Work task:
Copy out all lines from the entries below in which "sector" occurs.

Extracted page text data:
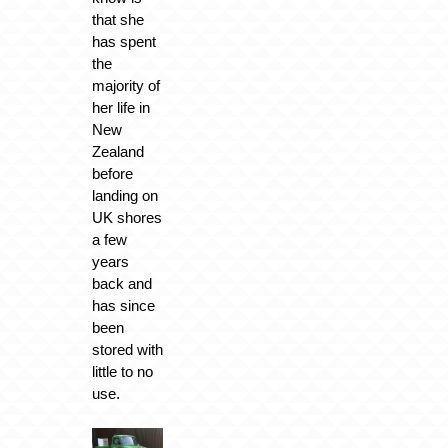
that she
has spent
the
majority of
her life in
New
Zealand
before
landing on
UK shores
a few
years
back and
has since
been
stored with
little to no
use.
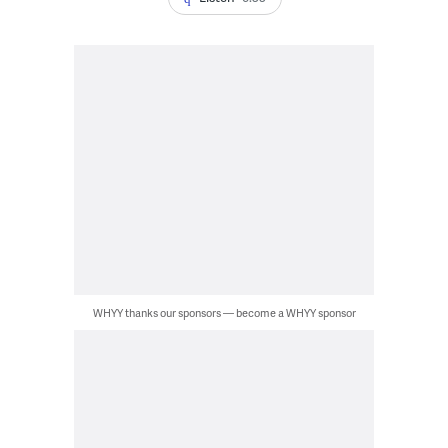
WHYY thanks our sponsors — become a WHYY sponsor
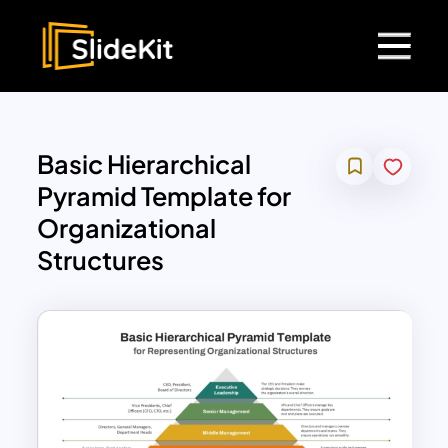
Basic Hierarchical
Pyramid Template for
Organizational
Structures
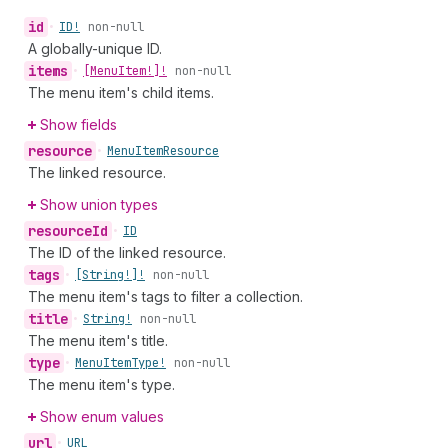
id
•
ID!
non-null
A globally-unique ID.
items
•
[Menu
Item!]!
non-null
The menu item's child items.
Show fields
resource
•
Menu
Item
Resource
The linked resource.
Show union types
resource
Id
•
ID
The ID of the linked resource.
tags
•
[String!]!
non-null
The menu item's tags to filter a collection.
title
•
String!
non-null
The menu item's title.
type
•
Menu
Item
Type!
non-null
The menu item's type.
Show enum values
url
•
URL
---
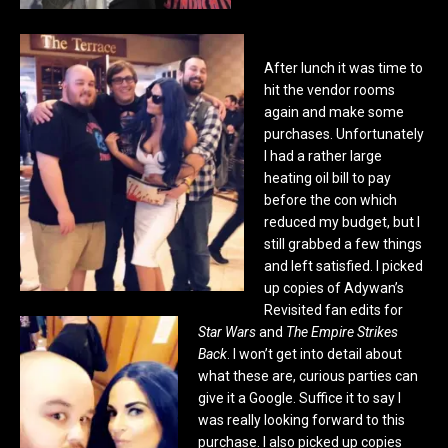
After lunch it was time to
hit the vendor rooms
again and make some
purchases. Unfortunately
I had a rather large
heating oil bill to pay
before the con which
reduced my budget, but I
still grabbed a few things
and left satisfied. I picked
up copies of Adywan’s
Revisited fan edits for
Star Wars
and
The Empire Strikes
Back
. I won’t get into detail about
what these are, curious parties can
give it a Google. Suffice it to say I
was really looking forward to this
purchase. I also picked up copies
---
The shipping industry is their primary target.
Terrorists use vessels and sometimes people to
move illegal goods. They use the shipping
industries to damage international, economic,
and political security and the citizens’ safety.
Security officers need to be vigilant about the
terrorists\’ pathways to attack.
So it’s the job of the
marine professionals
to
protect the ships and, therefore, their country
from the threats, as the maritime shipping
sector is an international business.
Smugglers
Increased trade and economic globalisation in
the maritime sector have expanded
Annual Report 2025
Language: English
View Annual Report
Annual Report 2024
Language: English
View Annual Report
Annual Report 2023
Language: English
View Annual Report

Expected output:
sector is an international business.
the maritime sector have expanded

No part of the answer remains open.